Over the past two decades — challenging the conventional wisdom that it was impossible to treat poor people with “expensive” diseases — PIH demonstrated that such devastating diseases as multidrug-resistant tuberculosis, HIV/AIDs and cancer could be successfully treated in some of the poorest communities in the world, and that people in those communities, who had once simply suffered and died, could flourish.

Central figures in the success of PIH’s work have been the community health workers, accompagnateurs, locally trained workers who see accompaniment as central to their work: visiting people in their homes, making sure pregnant women get routine prenatal care, that HIV and TB patients take their daily medications, and that children get immunized. These are all basic steps that reduce the threat of serious illness as well as prevent the higher costs of later treatment.

A study of 1,000 HIV patients in Rwanda who received daily visits from community health workers showed a 92 percent success rate in sustaining treatment two years after they were enrolled, compared to a more general retention rate of 70 percent for patients in sub-Saharan Africa. The rationale for these community health workers’ service as accompagnateurs is not just a moral one; it’s also that they are particularly effective interventions.

Nearly two-thirds of 13,000 people working for Partners In Health in Rwanda, Haiti, Peru and elsewhere around the globe are community health workers, weaving their lives with those they visit daily. Many have only a few years of education and were former patients themselves. In their roles as community health workers, they now have jobs, which in and of itself is transformative, and through their accompaniment work, they transform the lives of others.

“True accompaniment does not privilege technical expertise above solidarity, compassion, and a willingness to tackle what may seem insuperable challenges,” writes Farmer. “It requires cooperation, openness, and humility; this concept may, I hope, infuse new vitality into development work.”

Accompaniment, not just aid, says Farmer, is a game changer in the “how” of human development, underlining the idea that by walking together, we can change the world.


If you begin with the question “What’s wrong with development?” you can certainly find a wealth of examples. You could easily spend a career cataloging development failures in just one country, carrying out sophisticated and nuanced analysis of why things are so bad. But a more useful question to start with is “_What works?_” Even in tough situations, where is progress being made? Where are the bright spots? I often tell students that development is about addressing complex and difficult problems. There are rarely one-shot solutions to complex problems. Good intentions are not enough. But the fact that you can’t solve everything doesn’t mean you shouldn’t do anything.

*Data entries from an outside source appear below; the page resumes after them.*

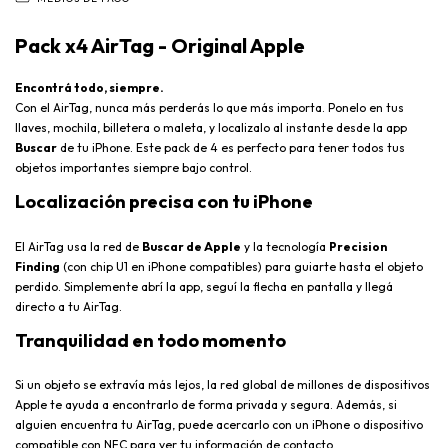
Pack x4 AirTag - Original Apple
Encontrá todo, siempre.
Con el AirTag, nunca más perderás lo que más importa. Ponelo en tus
llaves, mochila, billetera o maleta, y localizalo al instante desde la app
Buscar
de tu iPhone. Este pack de 4 es perfecto para tener todos tus
objetos importantes siempre bajo control.
Localización precisa con tu iPhone
El AirTag usa la red de
Buscar de Apple
y la tecnología
Precision
Finding
(con chip U1 en iPhone compatibles) para guiarte hasta el objeto
perdido. Simplemente abrí la app, seguí la flecha en pantalla y llegá
directo a tu AirTag.
Tranquilidad en todo momento
Si un objeto se extravía más lejos, la red global de millones de dispositivos
Apple te ayuda a encontrarlo de forma privada y segura. Además, si
alguien encuentra tu AirTag, puede acercarlo con un iPhone o dispositivo
compatible con NFC para ver tu información de contacto.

Reimagining international development as accompaniment provides a powerful focus for the work. “We must always consider the person,” Pope Francis said recently. “Here we enter into the mystery of the human being. In life, God accompanies persons, and we must accompany them, starting from their situation. It is necessary to accompany them with mercy.”

While science and research devoted to pressing problems of human flourishing help us learn more about what works, the accompaniment model provides great insights into the how.

When Jesus said, “The poor will always be with you,” he was quoting a verse some of his listeners would have recognized from Deuteronomy, “Do not be hard-hearted or tight-fisted toward your needy neighbor. Rather, open your hand and meet the need, whatever it may be. . . . Since the poor will always be with you, I therefore command you to open your hand to the poor.”

The challenge is to not only open your hand and your heart to the poor but also to open your mind to think seriously and rigorously about ways that in accompanying each other we might, walking together, build something better.


Steve Reifenberg has worked on international education and development issues for the past 30 years, living more than a decade in Latin America. Since 2010 he has been the executive director at Notre Dame’s Kellogg Institute for International Studies, which focuses on issues of democracy and human development. He is working on a book with Paul Farmer and Jennie Block, tentatively called From Aid to Accompaniment.